▸ **WORK REQUIRED**: Report every line of the records beneath this task that holds the string "rule".

Saved entries:
[Start of section]
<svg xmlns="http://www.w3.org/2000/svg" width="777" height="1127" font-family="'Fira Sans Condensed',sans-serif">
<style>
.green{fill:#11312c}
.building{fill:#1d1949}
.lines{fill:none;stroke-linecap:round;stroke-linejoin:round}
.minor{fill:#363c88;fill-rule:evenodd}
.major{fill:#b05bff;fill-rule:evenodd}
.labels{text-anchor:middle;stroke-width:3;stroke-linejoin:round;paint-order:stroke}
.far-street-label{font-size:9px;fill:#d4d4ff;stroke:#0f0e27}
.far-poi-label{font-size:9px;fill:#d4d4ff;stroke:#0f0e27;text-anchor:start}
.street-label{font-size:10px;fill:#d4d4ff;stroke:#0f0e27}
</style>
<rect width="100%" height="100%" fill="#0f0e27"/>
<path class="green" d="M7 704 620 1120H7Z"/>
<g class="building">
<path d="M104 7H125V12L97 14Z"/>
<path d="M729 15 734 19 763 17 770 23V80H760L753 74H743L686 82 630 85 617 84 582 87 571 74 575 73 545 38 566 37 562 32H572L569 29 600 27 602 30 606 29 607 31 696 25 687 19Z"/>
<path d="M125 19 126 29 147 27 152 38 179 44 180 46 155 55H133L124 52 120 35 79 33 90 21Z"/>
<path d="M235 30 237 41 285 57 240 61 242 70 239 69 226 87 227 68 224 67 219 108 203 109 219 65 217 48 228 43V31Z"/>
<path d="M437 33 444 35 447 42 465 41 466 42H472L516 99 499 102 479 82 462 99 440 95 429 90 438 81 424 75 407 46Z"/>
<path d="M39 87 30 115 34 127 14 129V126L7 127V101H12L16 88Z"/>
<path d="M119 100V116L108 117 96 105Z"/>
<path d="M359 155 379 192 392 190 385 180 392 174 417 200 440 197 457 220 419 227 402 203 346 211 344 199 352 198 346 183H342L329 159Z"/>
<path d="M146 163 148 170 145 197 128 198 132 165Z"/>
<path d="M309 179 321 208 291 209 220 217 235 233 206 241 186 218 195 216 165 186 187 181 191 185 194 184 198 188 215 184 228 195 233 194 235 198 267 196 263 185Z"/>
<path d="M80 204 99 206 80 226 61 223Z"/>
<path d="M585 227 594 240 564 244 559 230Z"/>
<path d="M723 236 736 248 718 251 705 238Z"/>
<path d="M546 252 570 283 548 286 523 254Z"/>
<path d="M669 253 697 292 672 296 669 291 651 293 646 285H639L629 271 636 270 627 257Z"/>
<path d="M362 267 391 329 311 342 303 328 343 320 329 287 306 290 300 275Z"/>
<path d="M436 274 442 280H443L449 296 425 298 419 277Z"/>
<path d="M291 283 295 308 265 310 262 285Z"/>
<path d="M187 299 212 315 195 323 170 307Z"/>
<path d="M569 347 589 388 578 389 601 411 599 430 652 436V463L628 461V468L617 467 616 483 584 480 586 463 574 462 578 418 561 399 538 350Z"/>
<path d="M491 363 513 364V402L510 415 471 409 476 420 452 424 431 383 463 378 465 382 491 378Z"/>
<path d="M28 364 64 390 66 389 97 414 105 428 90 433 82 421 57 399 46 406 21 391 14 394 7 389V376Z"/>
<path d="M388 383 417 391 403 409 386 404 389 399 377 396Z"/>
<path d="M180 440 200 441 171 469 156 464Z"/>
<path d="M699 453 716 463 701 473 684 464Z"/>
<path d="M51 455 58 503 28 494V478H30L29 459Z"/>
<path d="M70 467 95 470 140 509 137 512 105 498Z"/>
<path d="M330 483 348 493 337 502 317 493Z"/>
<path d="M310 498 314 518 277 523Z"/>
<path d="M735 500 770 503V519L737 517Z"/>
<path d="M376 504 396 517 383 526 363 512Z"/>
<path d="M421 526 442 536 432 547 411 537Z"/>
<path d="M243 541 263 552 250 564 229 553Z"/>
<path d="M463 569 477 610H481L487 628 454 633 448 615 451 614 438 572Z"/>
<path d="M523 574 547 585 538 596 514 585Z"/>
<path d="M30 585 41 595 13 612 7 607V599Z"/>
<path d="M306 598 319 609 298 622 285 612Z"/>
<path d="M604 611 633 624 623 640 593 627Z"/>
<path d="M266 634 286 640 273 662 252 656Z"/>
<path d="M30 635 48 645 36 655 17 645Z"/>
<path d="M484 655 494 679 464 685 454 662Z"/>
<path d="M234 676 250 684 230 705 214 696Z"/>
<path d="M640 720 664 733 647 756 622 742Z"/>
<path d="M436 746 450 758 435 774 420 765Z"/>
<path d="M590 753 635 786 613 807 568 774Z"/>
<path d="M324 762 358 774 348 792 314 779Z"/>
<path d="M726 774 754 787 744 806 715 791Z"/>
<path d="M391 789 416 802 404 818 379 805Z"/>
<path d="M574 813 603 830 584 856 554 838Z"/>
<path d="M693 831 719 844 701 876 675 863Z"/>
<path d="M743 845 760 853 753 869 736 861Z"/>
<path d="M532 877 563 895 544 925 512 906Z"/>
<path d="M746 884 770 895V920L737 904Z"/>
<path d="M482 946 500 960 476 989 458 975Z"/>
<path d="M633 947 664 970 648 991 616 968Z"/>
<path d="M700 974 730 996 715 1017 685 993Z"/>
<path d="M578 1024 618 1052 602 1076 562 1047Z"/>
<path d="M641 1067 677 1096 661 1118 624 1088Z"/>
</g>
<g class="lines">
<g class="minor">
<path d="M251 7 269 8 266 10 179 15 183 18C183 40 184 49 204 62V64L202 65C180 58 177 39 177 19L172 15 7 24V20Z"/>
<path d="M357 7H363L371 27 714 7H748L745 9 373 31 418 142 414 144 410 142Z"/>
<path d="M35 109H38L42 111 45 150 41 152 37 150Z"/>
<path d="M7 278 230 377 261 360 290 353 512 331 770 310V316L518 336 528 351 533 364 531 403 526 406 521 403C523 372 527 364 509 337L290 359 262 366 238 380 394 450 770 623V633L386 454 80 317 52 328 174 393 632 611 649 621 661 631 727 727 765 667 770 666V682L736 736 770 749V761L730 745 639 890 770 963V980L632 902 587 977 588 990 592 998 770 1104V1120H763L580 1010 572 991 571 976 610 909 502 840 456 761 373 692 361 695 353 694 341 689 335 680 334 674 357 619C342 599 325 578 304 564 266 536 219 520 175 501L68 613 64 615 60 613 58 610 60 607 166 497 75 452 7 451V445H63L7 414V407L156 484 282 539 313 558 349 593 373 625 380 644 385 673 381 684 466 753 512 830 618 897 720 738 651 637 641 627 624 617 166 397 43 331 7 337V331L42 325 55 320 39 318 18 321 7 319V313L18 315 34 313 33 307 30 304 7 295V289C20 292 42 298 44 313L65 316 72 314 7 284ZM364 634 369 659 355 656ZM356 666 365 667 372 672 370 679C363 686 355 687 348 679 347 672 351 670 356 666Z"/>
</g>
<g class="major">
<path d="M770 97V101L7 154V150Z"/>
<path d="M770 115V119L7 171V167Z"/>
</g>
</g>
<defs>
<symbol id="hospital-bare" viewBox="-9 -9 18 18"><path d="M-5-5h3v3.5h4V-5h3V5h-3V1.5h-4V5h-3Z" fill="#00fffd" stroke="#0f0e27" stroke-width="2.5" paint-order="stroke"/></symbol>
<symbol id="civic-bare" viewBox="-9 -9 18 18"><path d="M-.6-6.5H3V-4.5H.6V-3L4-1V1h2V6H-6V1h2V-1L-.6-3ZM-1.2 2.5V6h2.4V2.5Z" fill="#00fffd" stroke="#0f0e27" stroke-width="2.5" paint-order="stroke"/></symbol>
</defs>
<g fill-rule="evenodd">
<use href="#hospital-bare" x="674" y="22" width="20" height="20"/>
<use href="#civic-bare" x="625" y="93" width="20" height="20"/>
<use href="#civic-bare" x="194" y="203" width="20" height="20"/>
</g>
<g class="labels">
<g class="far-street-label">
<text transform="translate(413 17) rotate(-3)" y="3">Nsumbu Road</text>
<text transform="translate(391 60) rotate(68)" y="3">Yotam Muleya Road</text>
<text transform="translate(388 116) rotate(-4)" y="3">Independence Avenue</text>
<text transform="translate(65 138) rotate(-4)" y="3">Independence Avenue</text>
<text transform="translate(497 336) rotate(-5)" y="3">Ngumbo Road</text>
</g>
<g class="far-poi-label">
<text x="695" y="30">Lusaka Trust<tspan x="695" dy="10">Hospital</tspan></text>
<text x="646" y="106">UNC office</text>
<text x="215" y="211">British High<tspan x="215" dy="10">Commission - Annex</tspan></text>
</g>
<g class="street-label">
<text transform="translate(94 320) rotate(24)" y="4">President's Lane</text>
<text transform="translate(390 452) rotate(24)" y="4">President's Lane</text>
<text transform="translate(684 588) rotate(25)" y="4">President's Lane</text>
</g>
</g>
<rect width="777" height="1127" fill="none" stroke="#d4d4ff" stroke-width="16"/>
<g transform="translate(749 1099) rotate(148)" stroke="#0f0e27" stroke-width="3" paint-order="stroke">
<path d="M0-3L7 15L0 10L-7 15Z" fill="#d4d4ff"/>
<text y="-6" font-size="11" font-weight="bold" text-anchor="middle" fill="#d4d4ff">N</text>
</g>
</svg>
[End of section]
[Start of section]
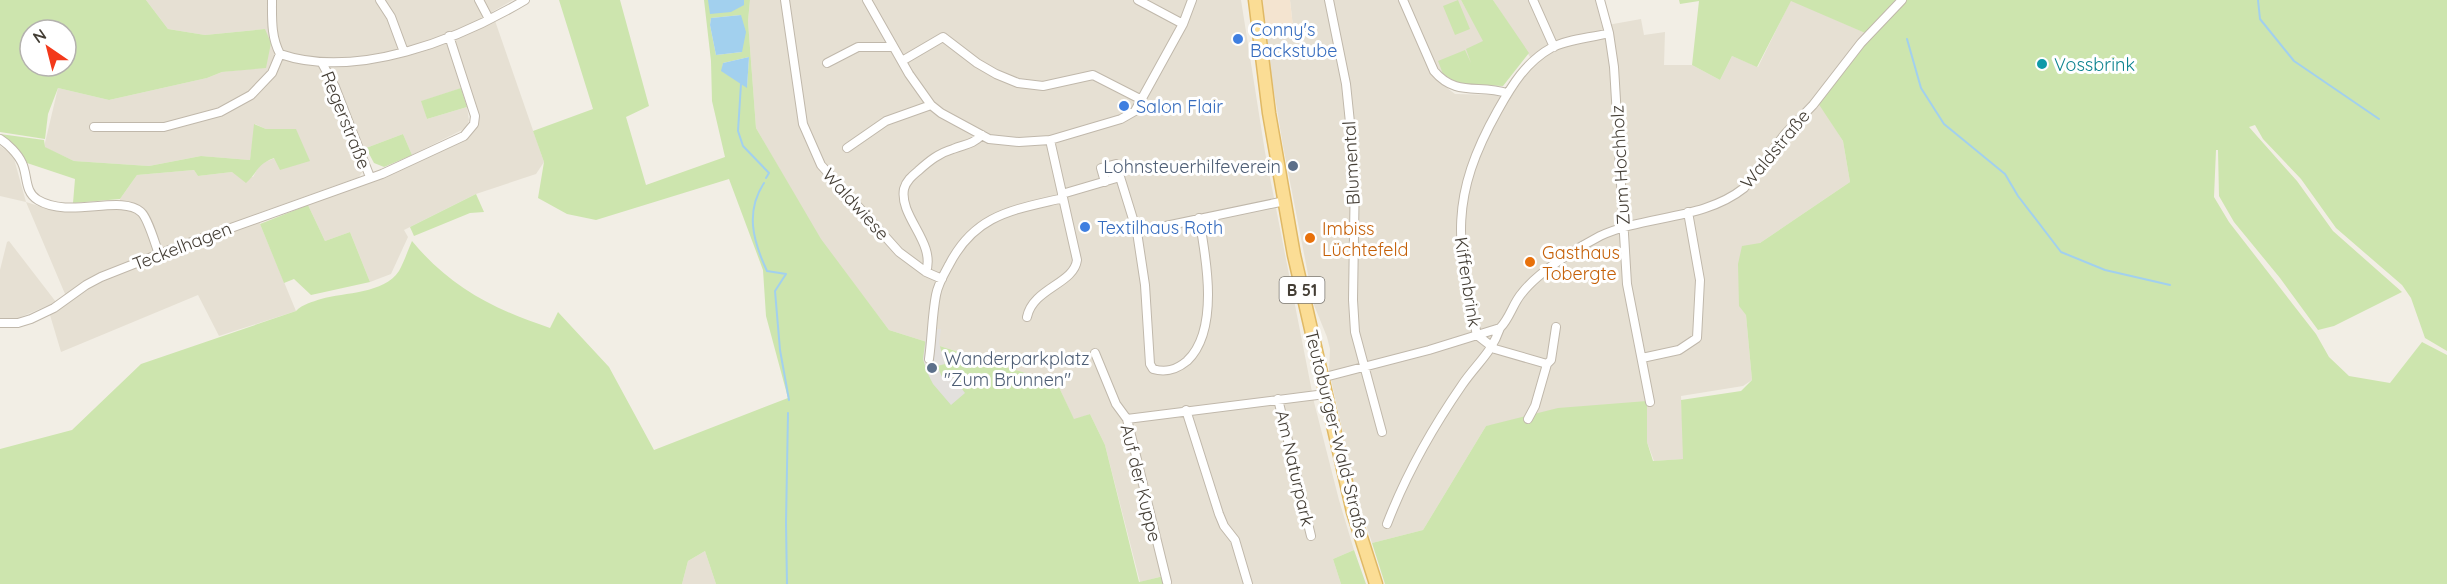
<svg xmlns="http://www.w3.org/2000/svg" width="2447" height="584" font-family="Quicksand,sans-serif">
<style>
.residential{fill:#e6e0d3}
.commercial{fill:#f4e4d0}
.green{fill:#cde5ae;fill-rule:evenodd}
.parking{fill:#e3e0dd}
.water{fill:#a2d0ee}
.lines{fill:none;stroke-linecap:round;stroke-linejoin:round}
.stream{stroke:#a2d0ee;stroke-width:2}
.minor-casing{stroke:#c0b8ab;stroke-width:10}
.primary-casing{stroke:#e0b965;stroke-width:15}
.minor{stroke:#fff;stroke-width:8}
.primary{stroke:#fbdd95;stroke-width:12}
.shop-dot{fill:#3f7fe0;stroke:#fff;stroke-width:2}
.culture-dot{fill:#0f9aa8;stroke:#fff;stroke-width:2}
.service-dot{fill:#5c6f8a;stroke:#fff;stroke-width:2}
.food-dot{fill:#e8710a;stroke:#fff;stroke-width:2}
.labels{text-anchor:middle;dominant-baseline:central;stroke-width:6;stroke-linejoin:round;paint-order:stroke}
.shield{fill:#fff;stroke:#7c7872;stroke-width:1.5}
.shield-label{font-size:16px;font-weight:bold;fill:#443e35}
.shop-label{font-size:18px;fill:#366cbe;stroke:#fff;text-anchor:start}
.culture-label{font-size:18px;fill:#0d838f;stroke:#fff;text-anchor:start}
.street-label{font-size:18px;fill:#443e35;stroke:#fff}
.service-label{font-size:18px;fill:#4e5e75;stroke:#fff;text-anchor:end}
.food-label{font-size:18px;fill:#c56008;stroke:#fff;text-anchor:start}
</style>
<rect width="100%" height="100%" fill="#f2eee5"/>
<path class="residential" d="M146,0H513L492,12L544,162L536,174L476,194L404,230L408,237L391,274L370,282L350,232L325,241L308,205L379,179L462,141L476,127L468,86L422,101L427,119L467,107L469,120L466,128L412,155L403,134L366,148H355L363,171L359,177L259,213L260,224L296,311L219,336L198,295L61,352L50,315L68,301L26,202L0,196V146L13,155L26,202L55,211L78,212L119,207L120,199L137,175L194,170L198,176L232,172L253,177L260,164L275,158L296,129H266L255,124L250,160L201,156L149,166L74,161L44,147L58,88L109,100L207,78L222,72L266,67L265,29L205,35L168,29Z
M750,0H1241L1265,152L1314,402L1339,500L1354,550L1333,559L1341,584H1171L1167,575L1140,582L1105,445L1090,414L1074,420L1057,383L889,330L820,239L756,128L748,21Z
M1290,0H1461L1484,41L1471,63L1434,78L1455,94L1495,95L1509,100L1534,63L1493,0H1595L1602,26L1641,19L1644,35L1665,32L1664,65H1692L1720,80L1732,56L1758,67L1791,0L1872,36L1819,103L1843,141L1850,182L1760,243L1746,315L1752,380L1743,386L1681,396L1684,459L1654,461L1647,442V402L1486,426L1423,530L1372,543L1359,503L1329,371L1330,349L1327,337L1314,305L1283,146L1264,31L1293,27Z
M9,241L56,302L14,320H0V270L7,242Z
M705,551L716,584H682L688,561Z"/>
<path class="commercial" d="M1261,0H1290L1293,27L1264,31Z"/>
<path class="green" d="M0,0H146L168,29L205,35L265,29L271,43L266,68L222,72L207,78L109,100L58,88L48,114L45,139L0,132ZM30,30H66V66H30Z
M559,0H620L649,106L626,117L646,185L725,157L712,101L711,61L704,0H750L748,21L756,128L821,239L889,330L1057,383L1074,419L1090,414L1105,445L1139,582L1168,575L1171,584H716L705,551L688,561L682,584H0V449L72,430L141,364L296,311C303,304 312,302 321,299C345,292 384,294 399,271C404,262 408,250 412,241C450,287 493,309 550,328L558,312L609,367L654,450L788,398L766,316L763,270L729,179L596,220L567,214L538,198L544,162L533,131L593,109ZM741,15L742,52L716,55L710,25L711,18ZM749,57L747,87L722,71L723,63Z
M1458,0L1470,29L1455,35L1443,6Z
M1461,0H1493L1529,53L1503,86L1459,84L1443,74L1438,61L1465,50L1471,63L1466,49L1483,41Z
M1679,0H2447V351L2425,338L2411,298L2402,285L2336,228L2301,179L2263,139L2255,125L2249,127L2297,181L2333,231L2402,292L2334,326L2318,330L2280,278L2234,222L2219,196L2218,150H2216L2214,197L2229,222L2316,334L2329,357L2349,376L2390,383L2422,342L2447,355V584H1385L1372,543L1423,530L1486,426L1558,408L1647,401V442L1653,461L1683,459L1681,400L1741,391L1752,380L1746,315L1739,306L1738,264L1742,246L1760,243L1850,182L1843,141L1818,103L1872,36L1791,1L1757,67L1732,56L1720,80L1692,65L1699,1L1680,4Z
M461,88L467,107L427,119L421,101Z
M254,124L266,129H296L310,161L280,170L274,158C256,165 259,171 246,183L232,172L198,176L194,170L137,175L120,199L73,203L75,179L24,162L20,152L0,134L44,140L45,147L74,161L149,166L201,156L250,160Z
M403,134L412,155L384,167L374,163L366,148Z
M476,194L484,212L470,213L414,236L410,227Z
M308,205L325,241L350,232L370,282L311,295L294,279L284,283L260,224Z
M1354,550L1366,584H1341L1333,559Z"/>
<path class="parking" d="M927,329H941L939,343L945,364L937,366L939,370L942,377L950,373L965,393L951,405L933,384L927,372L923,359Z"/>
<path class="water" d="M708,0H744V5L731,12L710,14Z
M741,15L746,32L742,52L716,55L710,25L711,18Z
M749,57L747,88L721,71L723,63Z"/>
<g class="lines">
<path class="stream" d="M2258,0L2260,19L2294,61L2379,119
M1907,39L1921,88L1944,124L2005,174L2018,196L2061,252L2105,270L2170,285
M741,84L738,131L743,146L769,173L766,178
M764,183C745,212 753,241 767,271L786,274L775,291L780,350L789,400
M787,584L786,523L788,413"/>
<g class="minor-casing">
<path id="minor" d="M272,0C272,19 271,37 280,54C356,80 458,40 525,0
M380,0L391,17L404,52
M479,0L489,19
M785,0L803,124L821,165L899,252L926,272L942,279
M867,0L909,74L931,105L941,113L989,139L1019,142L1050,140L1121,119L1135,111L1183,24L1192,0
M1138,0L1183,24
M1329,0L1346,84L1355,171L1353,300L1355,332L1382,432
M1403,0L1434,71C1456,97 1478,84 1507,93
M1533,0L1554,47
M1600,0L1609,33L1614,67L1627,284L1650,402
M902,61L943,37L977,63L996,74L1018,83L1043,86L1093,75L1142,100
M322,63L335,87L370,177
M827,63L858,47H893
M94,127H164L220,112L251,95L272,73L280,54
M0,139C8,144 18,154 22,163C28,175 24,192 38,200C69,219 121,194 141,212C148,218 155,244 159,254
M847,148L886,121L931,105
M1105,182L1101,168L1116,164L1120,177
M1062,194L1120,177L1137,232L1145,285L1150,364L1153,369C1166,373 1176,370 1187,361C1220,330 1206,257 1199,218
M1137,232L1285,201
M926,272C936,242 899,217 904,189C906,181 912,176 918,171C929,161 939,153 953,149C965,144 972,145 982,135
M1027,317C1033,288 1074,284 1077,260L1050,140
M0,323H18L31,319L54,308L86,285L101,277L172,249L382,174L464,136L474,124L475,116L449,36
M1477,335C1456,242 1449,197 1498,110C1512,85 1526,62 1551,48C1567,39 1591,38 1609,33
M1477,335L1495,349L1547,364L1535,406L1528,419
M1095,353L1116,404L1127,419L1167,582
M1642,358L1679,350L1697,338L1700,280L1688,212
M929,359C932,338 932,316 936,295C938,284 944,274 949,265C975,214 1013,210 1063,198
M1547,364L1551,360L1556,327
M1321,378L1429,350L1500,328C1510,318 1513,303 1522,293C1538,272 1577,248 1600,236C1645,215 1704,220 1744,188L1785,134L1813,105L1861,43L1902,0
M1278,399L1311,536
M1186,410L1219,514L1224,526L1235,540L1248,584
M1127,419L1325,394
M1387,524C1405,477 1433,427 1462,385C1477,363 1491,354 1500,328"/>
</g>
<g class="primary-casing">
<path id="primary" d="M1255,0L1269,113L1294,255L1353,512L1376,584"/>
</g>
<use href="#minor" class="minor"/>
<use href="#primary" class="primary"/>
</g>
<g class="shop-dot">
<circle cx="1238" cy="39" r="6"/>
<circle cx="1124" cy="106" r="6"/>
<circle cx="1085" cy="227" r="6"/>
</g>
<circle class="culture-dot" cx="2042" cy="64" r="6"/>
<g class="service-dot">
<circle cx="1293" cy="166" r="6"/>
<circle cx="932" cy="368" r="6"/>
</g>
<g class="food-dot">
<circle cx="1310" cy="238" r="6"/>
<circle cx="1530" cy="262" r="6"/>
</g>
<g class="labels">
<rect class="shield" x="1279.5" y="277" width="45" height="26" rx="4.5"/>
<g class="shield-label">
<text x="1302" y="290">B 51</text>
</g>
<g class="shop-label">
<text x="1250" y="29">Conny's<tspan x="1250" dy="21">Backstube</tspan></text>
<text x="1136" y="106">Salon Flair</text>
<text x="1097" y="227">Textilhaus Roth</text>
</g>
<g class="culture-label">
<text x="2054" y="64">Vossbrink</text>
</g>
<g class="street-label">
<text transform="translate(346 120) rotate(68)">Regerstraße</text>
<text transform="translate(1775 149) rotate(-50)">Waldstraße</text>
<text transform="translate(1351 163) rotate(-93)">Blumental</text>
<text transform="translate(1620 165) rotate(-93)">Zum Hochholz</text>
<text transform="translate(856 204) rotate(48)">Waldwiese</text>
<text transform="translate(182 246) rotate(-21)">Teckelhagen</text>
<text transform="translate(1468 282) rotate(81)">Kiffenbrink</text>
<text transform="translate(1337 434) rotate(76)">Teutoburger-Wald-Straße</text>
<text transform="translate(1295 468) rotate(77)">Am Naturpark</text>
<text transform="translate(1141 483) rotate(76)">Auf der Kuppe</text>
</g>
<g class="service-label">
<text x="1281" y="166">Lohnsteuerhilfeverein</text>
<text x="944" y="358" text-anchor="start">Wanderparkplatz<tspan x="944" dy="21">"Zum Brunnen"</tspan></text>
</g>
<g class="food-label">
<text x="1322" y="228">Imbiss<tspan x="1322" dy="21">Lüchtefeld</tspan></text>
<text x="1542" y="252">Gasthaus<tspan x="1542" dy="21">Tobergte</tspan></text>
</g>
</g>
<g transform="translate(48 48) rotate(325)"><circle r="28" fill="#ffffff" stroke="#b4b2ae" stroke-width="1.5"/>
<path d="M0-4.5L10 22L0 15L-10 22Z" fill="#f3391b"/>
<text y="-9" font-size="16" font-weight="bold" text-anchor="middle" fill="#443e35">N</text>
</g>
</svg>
[End of section]
[Start of section]
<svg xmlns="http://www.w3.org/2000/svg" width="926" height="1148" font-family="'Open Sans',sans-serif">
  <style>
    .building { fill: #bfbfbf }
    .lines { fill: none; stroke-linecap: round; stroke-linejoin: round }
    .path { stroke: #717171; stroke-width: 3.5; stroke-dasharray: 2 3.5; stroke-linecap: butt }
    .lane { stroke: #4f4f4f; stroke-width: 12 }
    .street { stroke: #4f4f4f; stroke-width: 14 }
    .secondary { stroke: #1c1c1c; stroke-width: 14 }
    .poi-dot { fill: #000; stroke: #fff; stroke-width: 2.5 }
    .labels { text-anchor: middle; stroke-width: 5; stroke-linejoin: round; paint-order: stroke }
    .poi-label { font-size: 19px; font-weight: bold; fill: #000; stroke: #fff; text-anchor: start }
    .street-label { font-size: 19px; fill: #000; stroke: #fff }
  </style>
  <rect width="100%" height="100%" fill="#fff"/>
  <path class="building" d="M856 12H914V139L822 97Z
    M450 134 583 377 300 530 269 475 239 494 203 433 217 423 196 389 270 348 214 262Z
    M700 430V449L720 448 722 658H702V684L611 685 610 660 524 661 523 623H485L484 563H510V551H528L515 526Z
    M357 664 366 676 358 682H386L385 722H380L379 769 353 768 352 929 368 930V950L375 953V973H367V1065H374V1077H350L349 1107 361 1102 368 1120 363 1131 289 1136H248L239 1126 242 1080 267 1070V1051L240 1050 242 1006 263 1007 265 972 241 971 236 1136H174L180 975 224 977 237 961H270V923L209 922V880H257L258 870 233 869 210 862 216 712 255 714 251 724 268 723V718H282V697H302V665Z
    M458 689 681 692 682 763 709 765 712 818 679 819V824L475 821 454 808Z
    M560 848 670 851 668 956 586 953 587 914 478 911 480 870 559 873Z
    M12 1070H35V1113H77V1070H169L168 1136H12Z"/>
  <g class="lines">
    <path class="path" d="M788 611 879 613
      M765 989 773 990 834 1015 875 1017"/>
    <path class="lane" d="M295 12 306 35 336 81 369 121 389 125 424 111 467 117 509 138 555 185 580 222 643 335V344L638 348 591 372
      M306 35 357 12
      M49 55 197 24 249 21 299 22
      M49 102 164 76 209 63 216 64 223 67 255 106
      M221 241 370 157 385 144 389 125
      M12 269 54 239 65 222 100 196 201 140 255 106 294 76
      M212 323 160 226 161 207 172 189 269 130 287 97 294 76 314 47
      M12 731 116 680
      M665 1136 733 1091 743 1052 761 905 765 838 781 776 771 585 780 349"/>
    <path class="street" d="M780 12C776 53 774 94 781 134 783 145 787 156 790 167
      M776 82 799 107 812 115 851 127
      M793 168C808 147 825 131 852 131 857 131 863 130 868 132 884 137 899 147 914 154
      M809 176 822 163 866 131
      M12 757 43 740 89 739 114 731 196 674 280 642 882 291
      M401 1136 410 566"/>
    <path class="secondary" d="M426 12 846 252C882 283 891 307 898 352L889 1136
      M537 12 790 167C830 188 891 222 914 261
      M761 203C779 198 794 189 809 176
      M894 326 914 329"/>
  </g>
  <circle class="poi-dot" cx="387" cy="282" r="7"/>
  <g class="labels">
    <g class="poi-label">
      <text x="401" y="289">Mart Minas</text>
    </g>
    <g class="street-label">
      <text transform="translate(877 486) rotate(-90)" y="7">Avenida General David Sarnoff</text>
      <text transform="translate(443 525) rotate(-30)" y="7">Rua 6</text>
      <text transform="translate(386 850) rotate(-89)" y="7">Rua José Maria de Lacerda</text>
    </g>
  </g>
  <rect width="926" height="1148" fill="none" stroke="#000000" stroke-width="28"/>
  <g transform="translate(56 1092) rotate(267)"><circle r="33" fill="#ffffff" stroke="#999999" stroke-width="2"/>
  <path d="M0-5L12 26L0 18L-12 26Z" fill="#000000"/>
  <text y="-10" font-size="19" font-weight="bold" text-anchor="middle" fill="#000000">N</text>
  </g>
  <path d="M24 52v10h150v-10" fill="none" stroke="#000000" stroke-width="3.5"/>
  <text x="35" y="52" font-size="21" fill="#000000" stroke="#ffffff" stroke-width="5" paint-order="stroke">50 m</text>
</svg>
[End of section]
▸ **COMPLETED EXERCISE**:
.minor{fill:#363c88;fill-rule:evenodd}
.major{fill:#b05bff;fill-rule:evenodd}
<g fill-rule="evenodd">
.green{fill:#cde5ae;fill-rule:evenodd}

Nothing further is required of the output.